20071126 - Optimization and More

I've found an interesting easy solution to the Z-sort order popup problem which has been an unresolved issue in the Atom engine from the get-go. The answer is in sorting incorrectly based on particle size, didn't even need to go to a separate Z write pass. Yep, I'm doing an incorrect Z sort which insures that the soft edge seams between particles always have another particle in front to mask the z-order change popup issues. Works amazingly well (since I have hierarchical particles) and only requires a simple pre-sort Z offset change based on particle radius.

This discovery in combination with getting the alpha blended deferred shading working, has now ended my tangent to R&D stuff, and I'm back to meeting my impending December 31st deadline for finishing up the graphics/CFD engine optimization.

Deferred shading has also enabled me to bring back FP16 HDR (with tri-linear env lookups) at virtually no cost, and has moved the performance bottleneck to the ROP (fill rate limited during alpha blending to the G-Buffer).

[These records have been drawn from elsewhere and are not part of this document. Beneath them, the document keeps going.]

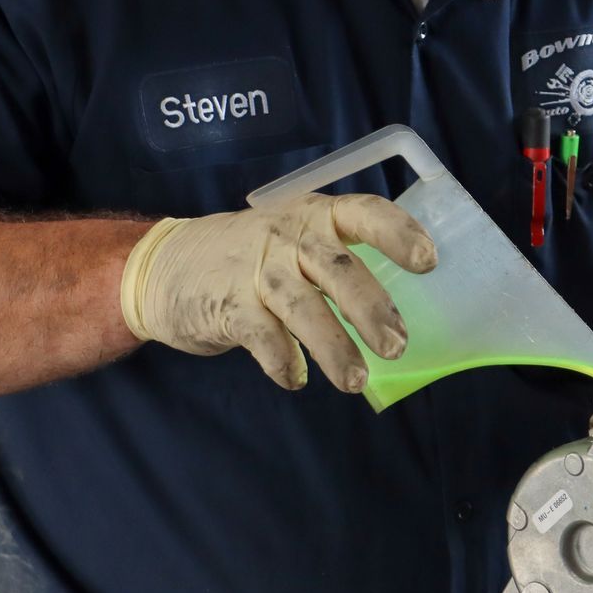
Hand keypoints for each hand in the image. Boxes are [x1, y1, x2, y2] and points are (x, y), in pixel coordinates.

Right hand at [120, 194, 436, 391]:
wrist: (164, 265)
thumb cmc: (250, 256)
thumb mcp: (294, 238)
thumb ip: (339, 263)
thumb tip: (396, 314)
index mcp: (315, 216)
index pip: (364, 213)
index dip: (397, 233)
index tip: (428, 261)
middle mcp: (288, 237)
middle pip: (337, 267)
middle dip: (370, 306)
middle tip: (397, 344)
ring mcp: (255, 271)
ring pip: (302, 306)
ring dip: (332, 346)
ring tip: (355, 380)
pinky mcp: (227, 306)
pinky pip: (261, 336)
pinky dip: (282, 360)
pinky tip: (295, 377)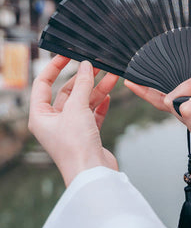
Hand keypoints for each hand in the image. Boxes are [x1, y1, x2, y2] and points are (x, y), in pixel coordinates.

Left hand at [29, 56, 118, 185]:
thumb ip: (82, 85)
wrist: (93, 172)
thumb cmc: (76, 147)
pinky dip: (100, 104)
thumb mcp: (77, 109)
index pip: (43, 84)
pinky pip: (93, 113)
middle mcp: (54, 121)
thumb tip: (86, 66)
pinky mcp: (87, 134)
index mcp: (41, 116)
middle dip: (83, 78)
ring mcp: (71, 128)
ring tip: (112, 76)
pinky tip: (108, 96)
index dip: (54, 68)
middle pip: (68, 92)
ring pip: (84, 101)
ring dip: (97, 89)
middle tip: (97, 65)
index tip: (68, 55)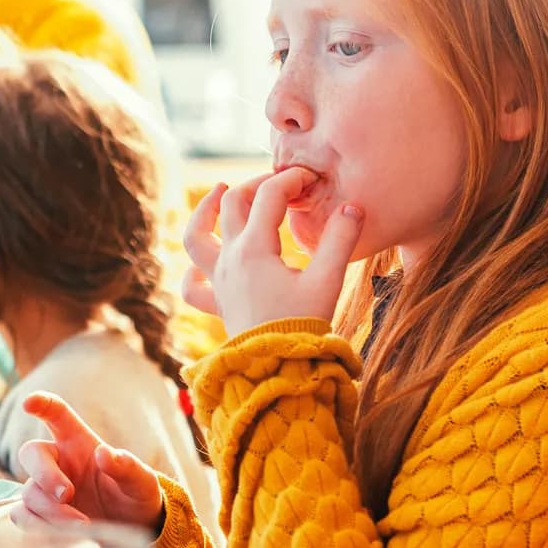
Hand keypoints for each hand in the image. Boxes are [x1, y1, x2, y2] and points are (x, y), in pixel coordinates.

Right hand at [11, 392, 163, 531]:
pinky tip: (65, 537)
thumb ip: (127, 466)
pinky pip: (22, 517)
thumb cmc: (136, 497)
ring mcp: (46, 490)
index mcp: (79, 442)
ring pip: (28, 492)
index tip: (29, 403)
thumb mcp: (142, 482)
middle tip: (68, 495)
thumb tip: (105, 454)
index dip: (42, 404)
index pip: (57, 414)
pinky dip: (40, 528)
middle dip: (45, 474)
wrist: (133, 532)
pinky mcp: (41, 517)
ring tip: (83, 526)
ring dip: (50, 511)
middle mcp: (58, 462)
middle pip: (31, 453)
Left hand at [182, 168, 364, 335]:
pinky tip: (201, 265)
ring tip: (218, 193)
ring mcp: (219, 282)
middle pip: (231, 204)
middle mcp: (230, 259)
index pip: (269, 195)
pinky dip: (194, 271)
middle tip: (278, 183)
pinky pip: (193, 287)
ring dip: (204, 211)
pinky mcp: (218, 306)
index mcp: (255, 248)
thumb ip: (341, 240)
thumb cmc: (302, 325)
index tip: (312, 180)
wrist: (277, 367)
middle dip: (255, 185)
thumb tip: (353, 206)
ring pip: (195, 238)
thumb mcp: (327, 280)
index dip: (291, 179)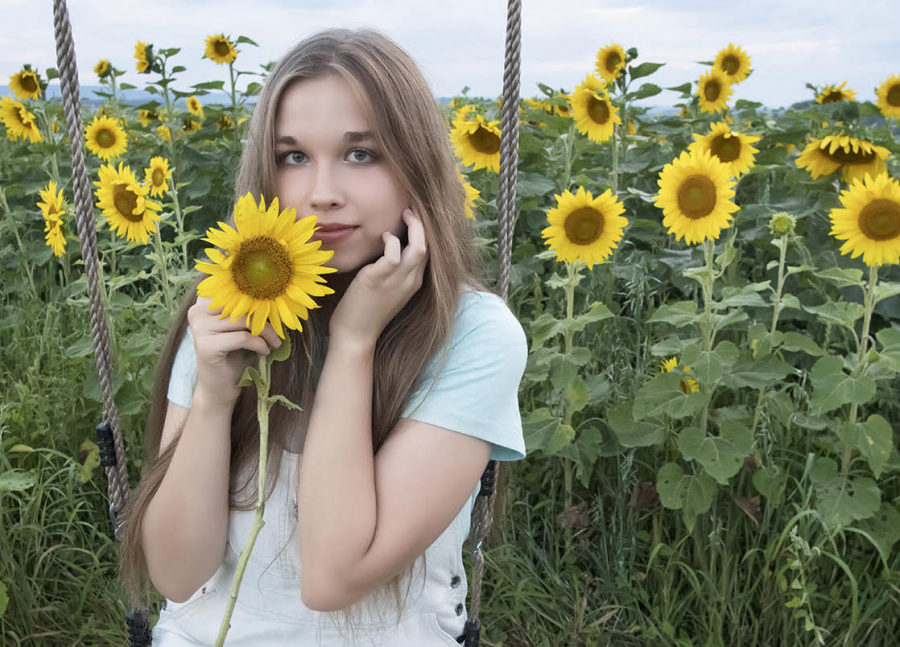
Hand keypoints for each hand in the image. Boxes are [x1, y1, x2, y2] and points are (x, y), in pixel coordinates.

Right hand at [188, 295, 283, 406]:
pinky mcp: (206, 345)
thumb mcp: (242, 328)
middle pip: (240, 303)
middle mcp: (197, 312)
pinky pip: (242, 338)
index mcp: (204, 302)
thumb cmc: (233, 355)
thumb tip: (274, 296)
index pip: (235, 290)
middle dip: (264, 317)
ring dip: (266, 333)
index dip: (256, 298)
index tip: (273, 309)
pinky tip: (264, 352)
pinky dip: (259, 344)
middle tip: (278, 332)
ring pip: (244, 320)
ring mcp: (199, 328)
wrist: (219, 388)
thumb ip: (248, 310)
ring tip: (274, 343)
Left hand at [328, 208, 428, 347]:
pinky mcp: (378, 280)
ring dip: (414, 227)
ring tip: (404, 215)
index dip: (425, 232)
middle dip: (423, 224)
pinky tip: (384, 237)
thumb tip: (392, 245)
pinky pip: (394, 255)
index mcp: (414, 282)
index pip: (429, 251)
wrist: (356, 335)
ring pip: (419, 248)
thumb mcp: (388, 289)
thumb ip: (394, 270)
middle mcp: (411, 281)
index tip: (414, 218)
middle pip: (429, 246)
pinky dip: (392, 242)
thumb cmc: (367, 311)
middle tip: (410, 210)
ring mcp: (397, 281)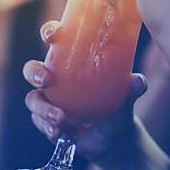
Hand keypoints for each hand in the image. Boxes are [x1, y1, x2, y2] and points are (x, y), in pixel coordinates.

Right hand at [22, 21, 147, 161]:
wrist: (114, 137)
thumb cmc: (117, 105)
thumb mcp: (125, 96)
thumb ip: (132, 87)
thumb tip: (137, 81)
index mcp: (70, 60)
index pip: (54, 39)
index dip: (49, 32)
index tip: (53, 36)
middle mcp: (54, 78)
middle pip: (31, 69)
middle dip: (34, 73)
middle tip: (46, 80)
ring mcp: (47, 100)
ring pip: (32, 99)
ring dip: (43, 108)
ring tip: (61, 118)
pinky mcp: (44, 121)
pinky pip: (39, 122)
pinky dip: (48, 128)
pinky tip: (60, 133)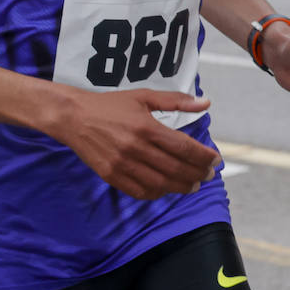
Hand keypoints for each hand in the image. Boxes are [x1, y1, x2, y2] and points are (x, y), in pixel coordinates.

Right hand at [51, 89, 220, 200]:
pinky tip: (166, 188)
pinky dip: (158, 193)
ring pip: (161, 184)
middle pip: (176, 169)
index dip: (204, 156)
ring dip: (182, 187)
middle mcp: (136, 148)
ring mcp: (123, 164)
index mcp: (146, 127)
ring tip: (192, 185)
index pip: (184, 147)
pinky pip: (140, 192)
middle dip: (198, 174)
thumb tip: (206, 102)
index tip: (215, 160)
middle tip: (208, 175)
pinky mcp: (112, 176)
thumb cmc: (110, 105)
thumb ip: (176, 101)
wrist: (74, 116)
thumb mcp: (143, 96)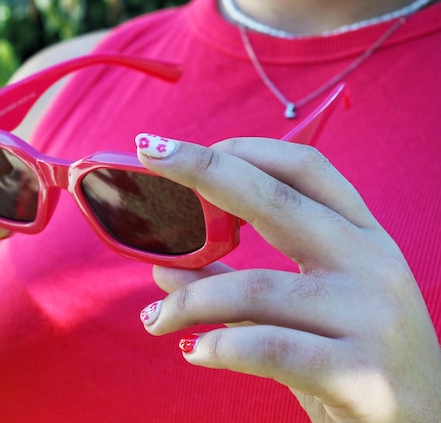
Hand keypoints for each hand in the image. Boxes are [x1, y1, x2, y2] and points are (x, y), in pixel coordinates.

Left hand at [137, 137, 440, 422]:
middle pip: (276, 199)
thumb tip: (164, 267)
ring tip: (155, 318)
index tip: (188, 149)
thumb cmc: (354, 357)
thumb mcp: (303, 311)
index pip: (304, 168)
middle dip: (204, 170)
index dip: (243, 148)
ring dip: (190, 300)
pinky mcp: (362, 372)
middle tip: (149, 155)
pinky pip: (268, 346)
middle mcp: (371, 264)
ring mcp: (372, 315)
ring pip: (255, 286)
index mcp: (362, 238)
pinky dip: (218, 346)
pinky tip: (193, 350)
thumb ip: (234, 284)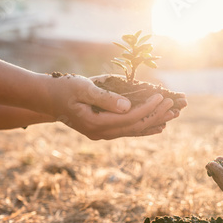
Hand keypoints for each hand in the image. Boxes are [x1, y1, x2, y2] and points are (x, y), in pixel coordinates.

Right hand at [45, 74, 178, 138]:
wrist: (47, 99)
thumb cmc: (64, 88)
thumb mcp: (82, 88)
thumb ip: (104, 98)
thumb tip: (127, 106)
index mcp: (96, 123)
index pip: (129, 117)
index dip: (147, 107)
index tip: (162, 96)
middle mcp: (101, 133)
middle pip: (135, 126)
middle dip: (156, 115)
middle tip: (175, 106)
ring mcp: (102, 134)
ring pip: (134, 131)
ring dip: (154, 123)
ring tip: (173, 116)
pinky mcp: (104, 131)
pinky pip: (128, 131)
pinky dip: (144, 128)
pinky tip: (158, 126)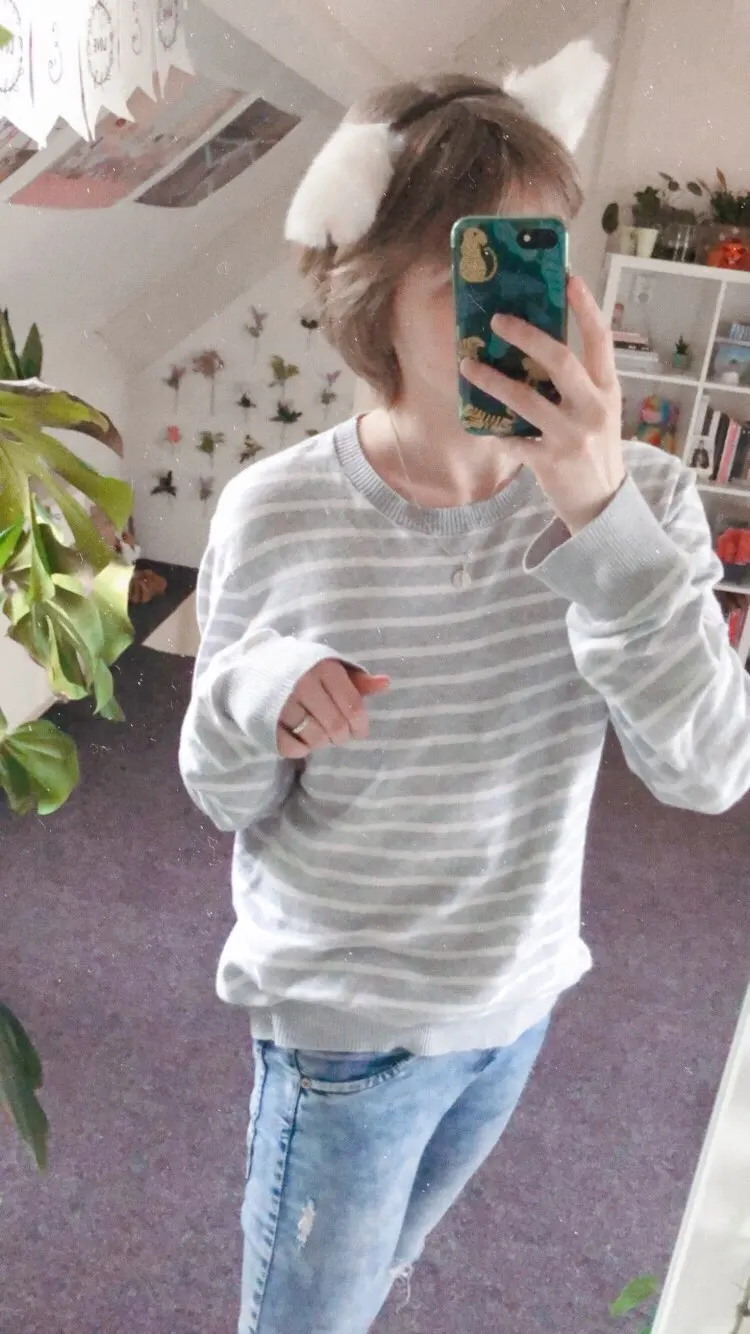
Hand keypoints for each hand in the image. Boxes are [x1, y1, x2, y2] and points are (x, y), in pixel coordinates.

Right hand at [277, 660, 389, 758]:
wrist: (254, 669)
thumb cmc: (301, 670)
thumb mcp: (329, 667)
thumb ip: (357, 679)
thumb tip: (385, 683)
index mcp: (323, 669)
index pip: (353, 706)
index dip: (360, 725)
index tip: (359, 730)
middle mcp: (303, 684)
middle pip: (336, 726)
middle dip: (342, 736)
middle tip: (338, 733)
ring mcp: (283, 704)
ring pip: (316, 739)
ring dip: (322, 742)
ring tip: (319, 732)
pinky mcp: (266, 722)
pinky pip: (293, 748)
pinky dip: (302, 749)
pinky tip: (302, 738)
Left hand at [460, 275, 624, 533]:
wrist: (602, 504)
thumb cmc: (594, 449)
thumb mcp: (598, 411)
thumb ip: (577, 384)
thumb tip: (535, 349)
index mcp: (607, 389)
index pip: (600, 339)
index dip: (585, 306)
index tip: (568, 277)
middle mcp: (593, 408)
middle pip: (560, 360)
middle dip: (527, 336)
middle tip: (498, 319)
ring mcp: (571, 435)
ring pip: (526, 398)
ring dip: (492, 380)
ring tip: (467, 365)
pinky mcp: (550, 461)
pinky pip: (513, 439)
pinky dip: (497, 431)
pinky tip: (483, 424)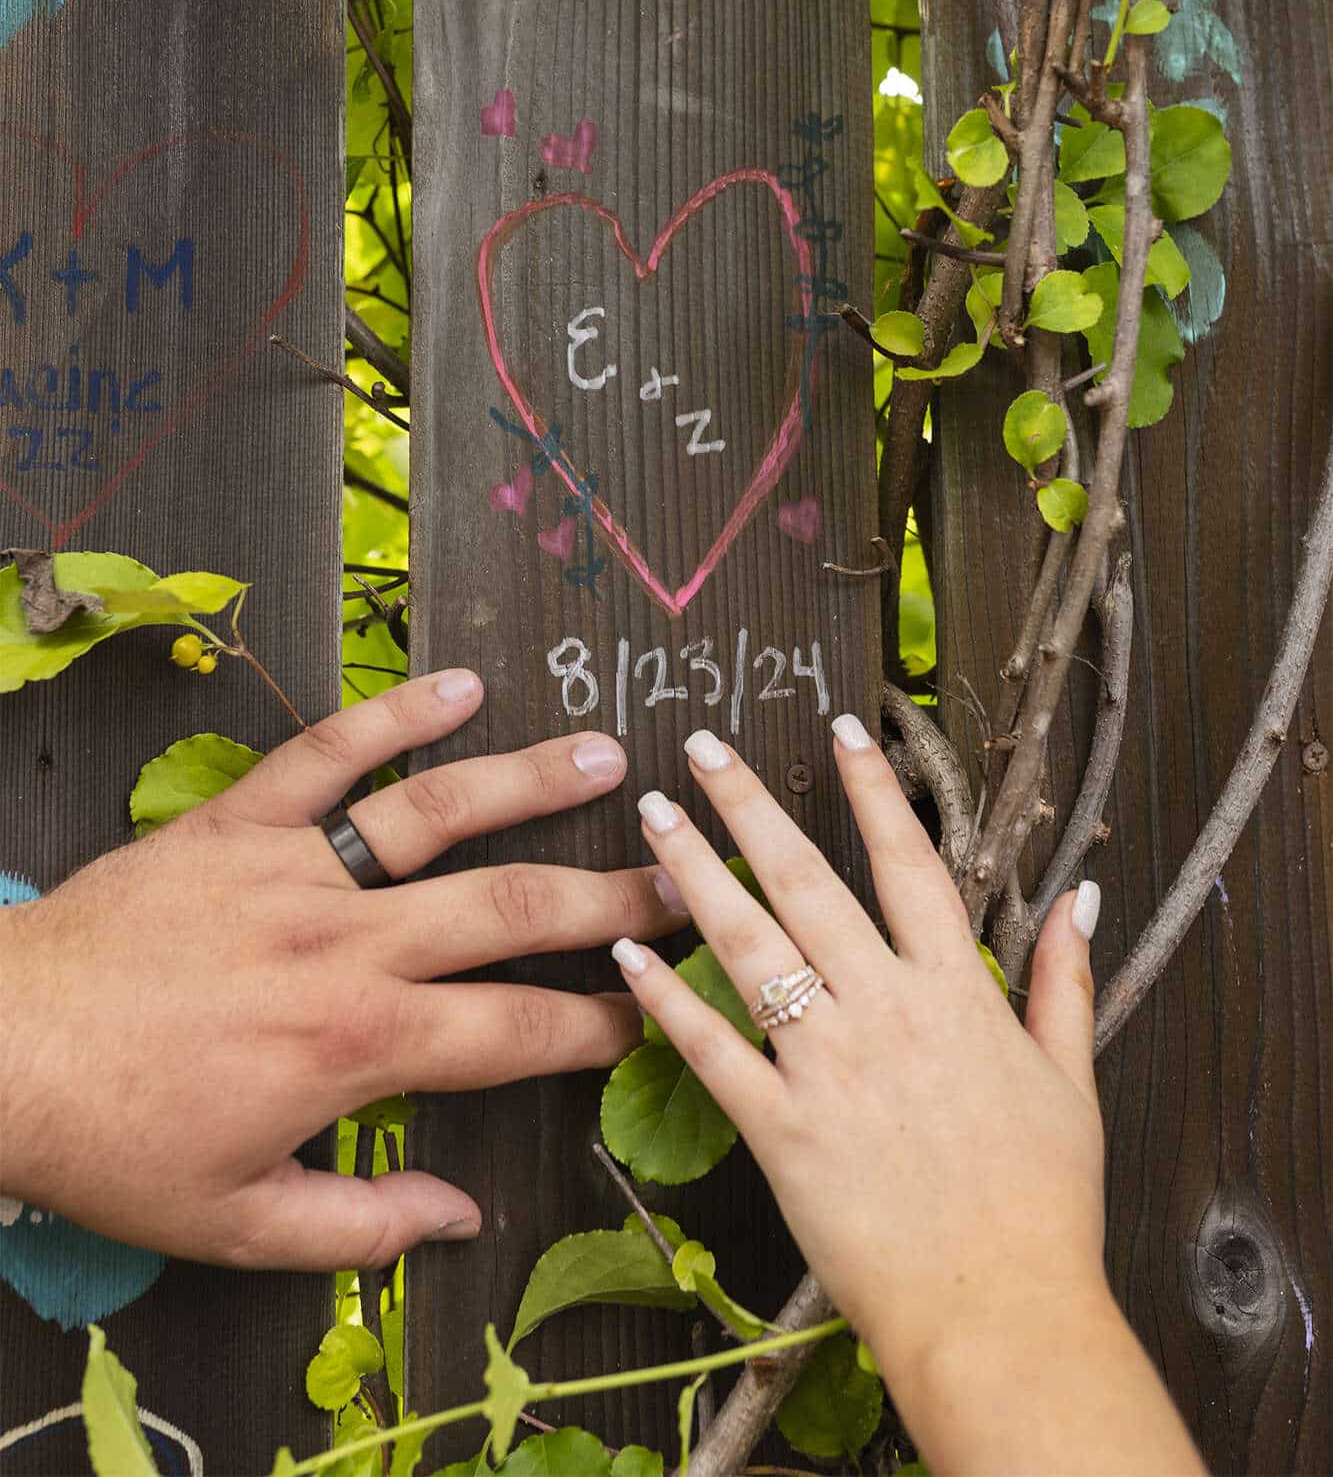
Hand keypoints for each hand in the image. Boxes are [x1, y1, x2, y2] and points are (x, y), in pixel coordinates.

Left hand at [0, 672, 684, 1269]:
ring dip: (531, 782)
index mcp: (356, 1045)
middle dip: (611, 896)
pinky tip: (458, 685)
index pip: (516, 1033)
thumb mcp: (239, 1223)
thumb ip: (364, 1225)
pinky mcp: (235, 822)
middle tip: (683, 875)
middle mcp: (345, 946)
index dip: (602, 1024)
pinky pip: (326, 753)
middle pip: (509, 910)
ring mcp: (293, 871)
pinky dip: (393, 714)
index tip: (658, 1008)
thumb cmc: (113, 1143)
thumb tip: (463, 1221)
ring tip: (609, 759)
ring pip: (436, 814)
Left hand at [609, 719, 1201, 1475]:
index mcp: (956, 991)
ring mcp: (828, 1065)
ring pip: (750, 945)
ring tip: (654, 817)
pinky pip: (712, 1050)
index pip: (909, 861)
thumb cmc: (1041, 1204)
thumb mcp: (1070, 1079)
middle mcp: (886, 1009)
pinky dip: (666, 999)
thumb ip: (1064, 978)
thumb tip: (1082, 893)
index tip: (841, 728)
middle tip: (702, 745)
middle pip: (807, 881)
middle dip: (750, 804)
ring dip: (693, 874)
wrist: (999, 1313)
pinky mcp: (781, 1129)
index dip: (872, 790)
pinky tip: (626, 953)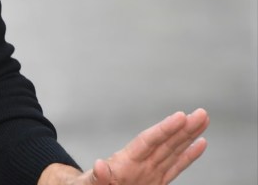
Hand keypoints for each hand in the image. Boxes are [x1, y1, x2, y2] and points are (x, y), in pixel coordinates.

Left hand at [40, 109, 208, 184]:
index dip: (164, 129)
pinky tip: (200, 143)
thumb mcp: (89, 183)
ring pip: (173, 150)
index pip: (148, 141)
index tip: (180, 116)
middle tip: (200, 113)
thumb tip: (100, 165)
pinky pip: (175, 167)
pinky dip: (188, 156)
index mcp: (125, 162)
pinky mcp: (156, 181)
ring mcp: (149, 171)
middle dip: (184, 128)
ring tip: (202, 120)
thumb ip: (97, 176)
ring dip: (189, 136)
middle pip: (165, 142)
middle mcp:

Drawing in reverse painters (front first) and using the stencil to cull fragments should enable me to control the fill rate (which works great in my non-deferred engine path). Seems like the G80 can stencil clip about 8x its fill rate, and this should be even better on the G84 and G92. Because of the duplicate Alphas, I need 3 FP16 MRTs currently. I'm attempting to move to 3 INT8 MRTs in the cubemap path (should need less precision for my "normals").